Ago la cogió con la misma delicadeza con la que hacía la mayoría de las cosas. Era de tamaño promedio, de papel grueso y negro, con letras blancas y puntiagudas que anunciaban con claridad "Thalía Grrido, Ex Principiis S.L." y una dirección en el barrio de Lavapiés bajo una corona dibujada con dos líneas simples.

— No me siento cómoda hablando de negocios en la boca del metro. Tengo una pequeña consultoría ¿por qué no nos vemos mañana a las onces allí?

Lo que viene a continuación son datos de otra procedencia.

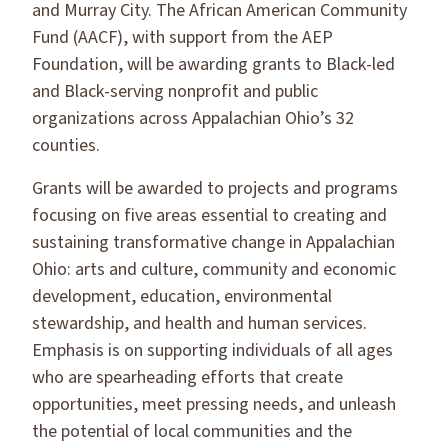
and Murray City. The African American Community
Fund (AACF), with support from the AEP
Foundation, will be awarding grants to Black-led
and Black-serving nonprofit and public
organizations across Appalachian Ohio’s 32
counties.
Grants will be awarded to projects and programs
focusing on five areas essential to creating and
sustaining transformative change in Appalachian
Ohio: arts and culture, community and economic
development, education, environmental
stewardship, and health and human services.
Emphasis is on supporting individuals of all ages
who are spearheading efforts that create
opportunities, meet pressing needs, and unleash
the potential of local communities and the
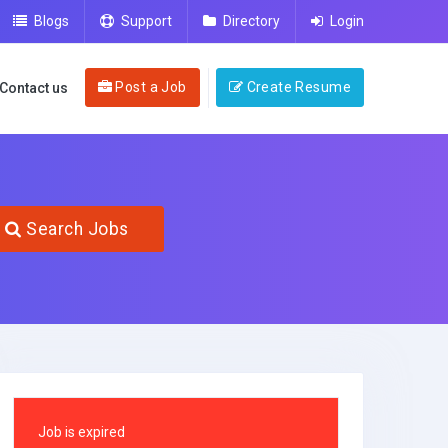
Blogs
Support
Directory
Login
Post a Job
Create Resume
Contact us
Search Jobs
Job is expired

Podremos hablar con calma.

Agoney asintió lentamente, mirando la tarjeta, no muy seguro de si aceptar la proposición.

— Las doce son... una buena hora.

— Le esperaré allí. Muchas gracias y buenas noches.

Con una sonrisa que enseñaba unos dientes graciosos, la chica se despidió y volvió a subir las escaleras del metro, confirmándole a Agoney que, aunque era posible que no lo hubiera acechado toda la noche, sin duda lo había seguido al menos por la calle.

La chica, Thalía, no le había transmitido nada negativo. Su ropa era buena sin ser inquietantemente cara y de estilo decimonónico, como estaba de moda entre algunas personas de su edad.

Ago dudó frente al torno, preguntándose si era buena idea echar una carrera hasta la Casa del Teléfono que había junto al Banco de España y correr el riesgo de perder el último metro... el sistema encontraría a Raoul, pero sin saber dónde vivía y si ya habría llegado, se arriesgaba a hacer una llamada costosa sólo para dejarle un mensaje sobre nada en concreto. Lo más probable era que Thalía fuera a ofrecerle algún tipo de chanchullo a cambio de dinero, pero la gente era imprevisible al final.